Le contrôle d’Internet : enjeux politiques et commerciaux

Sites internet censurés, internautes surveillés … Le contrôle d’Internet pose la question des intentions réelles de ceux qui cherchent à y exercer une quelconque influence (©Stringer Shanghai – Reuters/France Culture)

Internet est-il un espace démocratique qui fonctionne dans l’intérêt de tous ? En réalité, il existe une multitude d’intérêts politiques et économiques qui prennent le pas sur les libertés des internautes. Décryptage.

Qui contrôle Internet ? Avec quelle légitimité ? Quelles sont les conséquences de ce contrôle ? Ces interrogations puisent une esquisse de réponse au cœur de la guerre froide. En 1960, les États-Unis souhaitent se prémunir de la menace nucléaire soviétique. Le ministère américain de la Défense lance l’initiative : ARPA. Sous la direction du professeur Joseph C. R. Licklider, les chercheurs du Massachusetts Institute of Technology développent une infrastructure capable de préserver les communications du pays en cas d’attaque soviétique. ARPANET est né. Ce réseau pensé pour transférer des données, est la première forme de contrôle de l’Internet.

Avec le protocole de routage de la communication par paquets, ARPANET recueillait notamment des données électroniques sur l’émetteur du courrier, son destinataire et sa localisation. Ce système permet un meilleur filtrage dans la transmission des données informatiques. La communication par paquets divise les informations électroniques, pour sélectionner le routeur principal, de cette même distribution de l’information. Ce protocole permet notamment d’inscrire une route de bouclage déterminée par l’administrateur du réseau. Avec le bouclage, le transfert d’informations se fait de réseaux à réseaux. Le protocole routé, sorte d’adresse IP avant l’heure, rassemble les données pour permettre une accélération dans la précision de la recherche par Internet. Avec le routage, la communication de réseaux à réseaux est contrôlée.

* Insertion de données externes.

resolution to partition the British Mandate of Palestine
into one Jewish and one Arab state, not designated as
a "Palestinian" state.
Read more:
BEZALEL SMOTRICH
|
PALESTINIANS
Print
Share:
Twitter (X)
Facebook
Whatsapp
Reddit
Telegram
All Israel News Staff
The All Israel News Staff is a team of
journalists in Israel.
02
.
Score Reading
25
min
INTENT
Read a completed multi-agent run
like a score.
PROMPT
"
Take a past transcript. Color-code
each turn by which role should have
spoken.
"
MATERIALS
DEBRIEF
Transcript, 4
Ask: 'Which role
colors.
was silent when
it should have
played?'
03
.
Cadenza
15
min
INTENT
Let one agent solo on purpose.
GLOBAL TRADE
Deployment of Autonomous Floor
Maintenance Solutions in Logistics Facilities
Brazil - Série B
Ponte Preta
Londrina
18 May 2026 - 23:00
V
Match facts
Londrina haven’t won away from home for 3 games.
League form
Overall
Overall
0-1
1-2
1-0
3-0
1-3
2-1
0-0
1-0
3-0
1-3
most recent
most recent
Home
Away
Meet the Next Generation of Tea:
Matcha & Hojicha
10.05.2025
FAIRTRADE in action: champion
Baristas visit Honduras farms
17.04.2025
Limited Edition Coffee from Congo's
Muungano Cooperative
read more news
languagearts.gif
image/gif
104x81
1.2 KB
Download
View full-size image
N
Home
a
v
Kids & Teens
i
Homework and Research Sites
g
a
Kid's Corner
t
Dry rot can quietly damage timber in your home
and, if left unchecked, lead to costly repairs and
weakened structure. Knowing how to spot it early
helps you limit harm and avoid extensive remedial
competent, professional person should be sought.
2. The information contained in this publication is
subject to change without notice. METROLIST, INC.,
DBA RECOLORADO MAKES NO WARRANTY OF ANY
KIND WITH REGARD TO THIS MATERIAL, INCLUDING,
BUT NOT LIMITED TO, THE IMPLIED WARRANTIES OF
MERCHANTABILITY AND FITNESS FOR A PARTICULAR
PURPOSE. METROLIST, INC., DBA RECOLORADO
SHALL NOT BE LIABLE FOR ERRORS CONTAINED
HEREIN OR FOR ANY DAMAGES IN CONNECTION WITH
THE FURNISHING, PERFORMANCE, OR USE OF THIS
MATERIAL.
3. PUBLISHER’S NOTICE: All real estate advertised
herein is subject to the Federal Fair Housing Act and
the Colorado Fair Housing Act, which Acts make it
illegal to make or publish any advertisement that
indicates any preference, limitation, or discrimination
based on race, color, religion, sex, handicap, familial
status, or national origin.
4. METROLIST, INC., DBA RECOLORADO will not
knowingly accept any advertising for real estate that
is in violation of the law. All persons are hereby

En 1980, ARPA lance son dernier module : les protocoles Internet (TCP/IP) pour la captation de données dans le cadre du programme d’interconnexion de systèmes ouverts (OSI). Ce renseignement en sources ouvertes concerne la captation de métadonnées sur Internet et leur exploitation à des fins économiques. Les années 1990 voient le déclin progressif d’ARPANET. L’Internet Corporation for Assigned Names and Numbers (ICANN) apparaît avec une nouvelle prérogative : contrôler les noms de domaines.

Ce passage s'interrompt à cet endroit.